Рынок телекоммуникаций быстро рос, развивался прямо на глазах, сменялись целые поколения приборов и появлялись новые технологии. Уделив часть жизни описанию рынка телекоммуникаций, Антон в силу универсальности натуры и врожденной любознательности ко всему запутанному и скрытому от первого взгляда, как-то плавно перетек на сопредельные темы. Это были: электроника на службе у разведки, промышленный шпионаж, чужие среди нас, новейшие средства вооружения и др. Острота темы его привлекала. А поскольку прогресс не стоял на месте, и новейшее оружие уже давно было напичкано радиопримочками, даже простой американский пехотинец был обвешан ими как новогодняя елка, то Гризов как-то параллельно начал писать и обо всем оружии, а также обо всем что летает, плавает и ездит.

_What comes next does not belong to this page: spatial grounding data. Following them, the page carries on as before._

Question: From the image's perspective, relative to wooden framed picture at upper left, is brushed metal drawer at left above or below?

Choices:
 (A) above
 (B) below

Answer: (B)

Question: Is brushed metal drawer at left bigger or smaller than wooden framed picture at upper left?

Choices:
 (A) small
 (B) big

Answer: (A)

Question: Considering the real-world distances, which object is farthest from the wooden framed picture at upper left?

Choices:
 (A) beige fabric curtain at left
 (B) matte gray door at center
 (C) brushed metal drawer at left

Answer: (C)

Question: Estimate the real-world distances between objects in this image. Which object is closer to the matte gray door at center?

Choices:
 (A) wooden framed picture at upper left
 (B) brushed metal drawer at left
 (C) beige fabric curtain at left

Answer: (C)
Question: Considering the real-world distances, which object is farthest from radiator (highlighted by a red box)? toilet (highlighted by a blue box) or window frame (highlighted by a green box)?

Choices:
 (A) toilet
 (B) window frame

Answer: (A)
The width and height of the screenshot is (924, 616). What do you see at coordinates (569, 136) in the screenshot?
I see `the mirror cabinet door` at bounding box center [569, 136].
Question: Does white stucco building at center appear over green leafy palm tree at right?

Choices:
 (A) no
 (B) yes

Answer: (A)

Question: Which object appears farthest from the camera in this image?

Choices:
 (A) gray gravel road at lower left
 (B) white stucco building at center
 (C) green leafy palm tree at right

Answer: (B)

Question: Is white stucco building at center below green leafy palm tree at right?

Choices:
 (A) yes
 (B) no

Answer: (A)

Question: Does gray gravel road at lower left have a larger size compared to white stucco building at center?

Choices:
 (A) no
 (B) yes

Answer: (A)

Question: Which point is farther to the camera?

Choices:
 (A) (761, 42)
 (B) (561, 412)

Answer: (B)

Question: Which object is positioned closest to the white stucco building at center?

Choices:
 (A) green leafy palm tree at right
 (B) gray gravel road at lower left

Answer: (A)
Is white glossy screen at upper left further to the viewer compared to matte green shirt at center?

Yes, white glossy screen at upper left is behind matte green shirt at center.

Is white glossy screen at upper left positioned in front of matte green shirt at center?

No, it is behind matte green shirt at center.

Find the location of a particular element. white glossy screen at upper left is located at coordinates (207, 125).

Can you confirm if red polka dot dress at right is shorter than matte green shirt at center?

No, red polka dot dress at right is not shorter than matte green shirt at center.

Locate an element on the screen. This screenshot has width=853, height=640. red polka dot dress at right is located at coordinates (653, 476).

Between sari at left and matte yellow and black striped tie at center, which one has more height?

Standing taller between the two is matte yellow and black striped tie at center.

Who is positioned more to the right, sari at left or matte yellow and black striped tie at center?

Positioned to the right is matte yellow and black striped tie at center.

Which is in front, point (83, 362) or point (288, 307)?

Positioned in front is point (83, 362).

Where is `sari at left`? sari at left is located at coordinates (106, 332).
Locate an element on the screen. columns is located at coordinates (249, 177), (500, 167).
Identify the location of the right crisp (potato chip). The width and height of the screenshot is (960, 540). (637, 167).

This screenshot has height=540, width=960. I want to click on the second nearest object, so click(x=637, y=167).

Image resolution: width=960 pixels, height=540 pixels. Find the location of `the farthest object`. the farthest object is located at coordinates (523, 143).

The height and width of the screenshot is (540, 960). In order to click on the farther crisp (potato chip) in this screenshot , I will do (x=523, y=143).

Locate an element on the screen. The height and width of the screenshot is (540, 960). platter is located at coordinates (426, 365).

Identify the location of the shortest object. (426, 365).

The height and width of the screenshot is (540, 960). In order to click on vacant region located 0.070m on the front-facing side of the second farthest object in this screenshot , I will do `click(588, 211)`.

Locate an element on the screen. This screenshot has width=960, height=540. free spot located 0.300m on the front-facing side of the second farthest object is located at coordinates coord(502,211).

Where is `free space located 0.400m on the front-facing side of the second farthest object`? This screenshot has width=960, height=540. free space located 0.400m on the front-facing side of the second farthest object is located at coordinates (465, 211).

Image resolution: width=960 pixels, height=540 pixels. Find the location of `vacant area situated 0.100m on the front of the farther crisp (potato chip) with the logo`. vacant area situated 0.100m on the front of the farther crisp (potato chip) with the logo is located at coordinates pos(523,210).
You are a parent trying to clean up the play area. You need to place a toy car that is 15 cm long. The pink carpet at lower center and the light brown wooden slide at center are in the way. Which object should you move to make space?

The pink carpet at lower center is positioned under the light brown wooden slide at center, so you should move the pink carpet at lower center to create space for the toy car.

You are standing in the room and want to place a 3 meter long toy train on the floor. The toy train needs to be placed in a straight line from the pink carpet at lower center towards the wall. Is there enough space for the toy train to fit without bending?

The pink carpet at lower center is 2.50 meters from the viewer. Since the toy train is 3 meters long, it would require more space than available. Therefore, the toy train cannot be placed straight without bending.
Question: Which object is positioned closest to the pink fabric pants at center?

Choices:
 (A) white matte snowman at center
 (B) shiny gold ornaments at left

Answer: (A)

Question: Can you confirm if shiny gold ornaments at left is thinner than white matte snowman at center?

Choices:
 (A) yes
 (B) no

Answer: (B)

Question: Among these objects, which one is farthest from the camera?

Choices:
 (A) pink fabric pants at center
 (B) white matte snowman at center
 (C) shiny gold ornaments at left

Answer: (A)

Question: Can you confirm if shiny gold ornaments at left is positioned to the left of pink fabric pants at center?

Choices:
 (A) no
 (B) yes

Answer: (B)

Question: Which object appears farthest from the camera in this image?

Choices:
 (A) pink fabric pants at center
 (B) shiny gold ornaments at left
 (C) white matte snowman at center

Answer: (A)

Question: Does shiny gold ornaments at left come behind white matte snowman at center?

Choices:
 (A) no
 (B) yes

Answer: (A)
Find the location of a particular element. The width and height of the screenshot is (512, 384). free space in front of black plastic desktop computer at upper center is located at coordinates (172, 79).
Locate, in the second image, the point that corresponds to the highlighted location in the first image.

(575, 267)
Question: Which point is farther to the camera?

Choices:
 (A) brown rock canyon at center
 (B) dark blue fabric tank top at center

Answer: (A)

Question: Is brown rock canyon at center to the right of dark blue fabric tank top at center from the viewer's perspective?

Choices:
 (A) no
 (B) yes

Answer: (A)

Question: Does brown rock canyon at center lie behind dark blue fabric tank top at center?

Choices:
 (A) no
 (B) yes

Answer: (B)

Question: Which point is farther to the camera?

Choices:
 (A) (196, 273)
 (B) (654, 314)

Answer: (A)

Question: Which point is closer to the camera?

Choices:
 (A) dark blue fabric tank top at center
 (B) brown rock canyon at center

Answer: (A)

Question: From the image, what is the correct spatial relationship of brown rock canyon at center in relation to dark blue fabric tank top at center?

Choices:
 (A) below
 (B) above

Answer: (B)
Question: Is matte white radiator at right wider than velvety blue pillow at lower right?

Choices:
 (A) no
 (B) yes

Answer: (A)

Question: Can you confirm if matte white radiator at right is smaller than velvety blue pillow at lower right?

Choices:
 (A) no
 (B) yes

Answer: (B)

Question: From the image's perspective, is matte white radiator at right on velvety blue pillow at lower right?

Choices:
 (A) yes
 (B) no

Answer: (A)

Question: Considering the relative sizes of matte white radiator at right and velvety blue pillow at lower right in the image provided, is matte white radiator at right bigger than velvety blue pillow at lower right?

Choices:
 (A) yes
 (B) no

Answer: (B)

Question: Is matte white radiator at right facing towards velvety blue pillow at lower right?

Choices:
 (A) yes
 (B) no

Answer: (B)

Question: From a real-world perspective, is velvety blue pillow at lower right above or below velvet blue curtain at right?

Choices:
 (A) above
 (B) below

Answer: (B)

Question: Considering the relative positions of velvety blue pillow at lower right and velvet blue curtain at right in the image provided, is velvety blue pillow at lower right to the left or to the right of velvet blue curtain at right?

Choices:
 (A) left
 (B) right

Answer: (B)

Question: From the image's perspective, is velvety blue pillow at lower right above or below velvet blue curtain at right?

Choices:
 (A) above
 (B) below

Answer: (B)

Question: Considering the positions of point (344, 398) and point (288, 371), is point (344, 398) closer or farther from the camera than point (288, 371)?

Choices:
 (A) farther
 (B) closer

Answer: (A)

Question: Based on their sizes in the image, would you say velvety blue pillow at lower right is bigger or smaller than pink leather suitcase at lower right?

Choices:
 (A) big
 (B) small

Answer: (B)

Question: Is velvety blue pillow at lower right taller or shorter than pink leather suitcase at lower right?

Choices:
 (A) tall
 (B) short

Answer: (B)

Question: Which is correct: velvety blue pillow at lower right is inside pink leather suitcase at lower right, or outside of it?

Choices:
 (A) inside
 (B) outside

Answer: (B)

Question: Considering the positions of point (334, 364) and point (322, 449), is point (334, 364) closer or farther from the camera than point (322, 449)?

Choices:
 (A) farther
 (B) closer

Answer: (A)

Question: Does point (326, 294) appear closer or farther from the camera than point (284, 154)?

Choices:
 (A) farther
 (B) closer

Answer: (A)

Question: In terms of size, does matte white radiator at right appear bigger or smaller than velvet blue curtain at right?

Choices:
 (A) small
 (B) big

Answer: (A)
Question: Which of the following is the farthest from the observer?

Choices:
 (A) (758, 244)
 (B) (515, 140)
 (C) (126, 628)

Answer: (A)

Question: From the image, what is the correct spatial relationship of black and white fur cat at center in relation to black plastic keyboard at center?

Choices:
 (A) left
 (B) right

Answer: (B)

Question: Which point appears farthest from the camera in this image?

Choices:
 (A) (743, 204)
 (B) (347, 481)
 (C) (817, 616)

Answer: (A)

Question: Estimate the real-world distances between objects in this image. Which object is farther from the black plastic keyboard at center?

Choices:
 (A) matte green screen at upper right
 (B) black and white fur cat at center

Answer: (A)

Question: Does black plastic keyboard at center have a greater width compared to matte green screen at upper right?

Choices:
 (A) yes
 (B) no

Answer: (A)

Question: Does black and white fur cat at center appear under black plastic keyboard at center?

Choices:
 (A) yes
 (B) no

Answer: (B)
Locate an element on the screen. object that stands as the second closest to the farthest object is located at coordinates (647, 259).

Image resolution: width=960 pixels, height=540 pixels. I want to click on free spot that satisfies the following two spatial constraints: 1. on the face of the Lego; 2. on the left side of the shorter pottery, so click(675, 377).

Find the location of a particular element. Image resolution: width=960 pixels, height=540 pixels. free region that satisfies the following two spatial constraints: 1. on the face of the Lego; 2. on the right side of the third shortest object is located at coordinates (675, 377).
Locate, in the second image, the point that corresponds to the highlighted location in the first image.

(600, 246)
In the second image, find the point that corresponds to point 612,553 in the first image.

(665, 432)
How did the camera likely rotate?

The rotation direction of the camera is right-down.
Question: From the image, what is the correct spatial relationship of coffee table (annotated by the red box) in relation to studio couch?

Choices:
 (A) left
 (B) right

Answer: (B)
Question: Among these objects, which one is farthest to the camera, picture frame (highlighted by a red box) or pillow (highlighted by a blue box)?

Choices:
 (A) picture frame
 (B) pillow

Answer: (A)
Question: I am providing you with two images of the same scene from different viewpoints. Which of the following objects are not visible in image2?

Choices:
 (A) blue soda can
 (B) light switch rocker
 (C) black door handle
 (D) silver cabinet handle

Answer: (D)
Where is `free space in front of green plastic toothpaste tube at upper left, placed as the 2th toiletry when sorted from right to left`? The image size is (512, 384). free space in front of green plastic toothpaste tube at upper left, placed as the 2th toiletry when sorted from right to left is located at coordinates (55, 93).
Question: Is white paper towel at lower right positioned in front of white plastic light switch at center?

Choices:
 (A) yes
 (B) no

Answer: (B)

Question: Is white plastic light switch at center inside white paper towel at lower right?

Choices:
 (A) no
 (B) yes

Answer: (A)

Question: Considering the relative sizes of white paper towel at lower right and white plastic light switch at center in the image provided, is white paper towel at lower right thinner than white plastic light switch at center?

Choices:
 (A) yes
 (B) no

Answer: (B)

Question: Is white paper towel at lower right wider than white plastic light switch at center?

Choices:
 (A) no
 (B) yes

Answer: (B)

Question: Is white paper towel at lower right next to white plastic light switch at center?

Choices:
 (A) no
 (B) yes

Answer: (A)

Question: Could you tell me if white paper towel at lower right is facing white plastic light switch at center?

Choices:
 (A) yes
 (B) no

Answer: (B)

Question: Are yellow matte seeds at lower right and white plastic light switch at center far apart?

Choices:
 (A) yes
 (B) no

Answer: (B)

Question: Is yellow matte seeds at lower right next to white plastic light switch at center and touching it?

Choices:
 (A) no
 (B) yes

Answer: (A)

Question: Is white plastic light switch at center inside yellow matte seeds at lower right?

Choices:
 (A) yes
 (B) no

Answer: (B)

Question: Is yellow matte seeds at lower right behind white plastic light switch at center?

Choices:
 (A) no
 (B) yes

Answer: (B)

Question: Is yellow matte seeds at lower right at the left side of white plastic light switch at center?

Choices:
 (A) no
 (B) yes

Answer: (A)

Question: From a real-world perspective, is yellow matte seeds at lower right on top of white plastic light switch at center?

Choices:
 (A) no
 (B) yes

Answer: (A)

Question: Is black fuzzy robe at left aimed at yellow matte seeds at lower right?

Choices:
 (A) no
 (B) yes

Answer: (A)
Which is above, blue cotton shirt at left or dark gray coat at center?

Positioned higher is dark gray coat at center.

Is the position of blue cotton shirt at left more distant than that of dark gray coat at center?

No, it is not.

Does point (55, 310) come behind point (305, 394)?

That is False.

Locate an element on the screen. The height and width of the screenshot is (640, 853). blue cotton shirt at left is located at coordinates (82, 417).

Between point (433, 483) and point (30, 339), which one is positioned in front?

В общем, о транспорте. Хотя чаще всего этот транспорт имел вседорожное шасси или гусеницы, комбинированную броню и башню со 125-мм пушкой. Ну, или, на худой конец, два турбореактивных двигателя, размах крыльев тринадцать метров и бомбы с оптическим наведением, а в целом до двадцати двух тонн боевой нагрузки в бомбоотсеке на выдвигающихся пилонах.
С падением международных барьеров, весь этот транспорт пришел в движение и стал часто выставляться на всевозможных авиашоу и танкодромах, не столько, для того чтобы повеселить падкую до развлечений российскую публику, а просто потому, что стал товаром, за который дорого платят. Весь этот транспорт летал, выделывая всевозможные пируэты, плавал и стрелял, чтобы показать высоким гостям из жарких восточных стран воочию, чтобы те смогли оценить в деле всю мощь российской армии, до сей поры спрятанную от посторонних глаз. При этом генералы тактично намекали восточным друзьям, что эти изделия стоят гораздо ниже, чем предлагают за аналогичные вещи американцы. Что за те же деньги здесь в России можно затарится по полной программе, а не на пятьдесят процентов как в США. За один визит вполне реально вооружить новенькими танками и противоракетными комплексными целую дивизию. А если заплатить наличными и чуть мимо кассы, то и две дивизии. О таких пустяках, как вывезти с территории страны эшелон неучтенных танков, гостей просили не беспокоится, – этот сервис российская сторона брала на себя.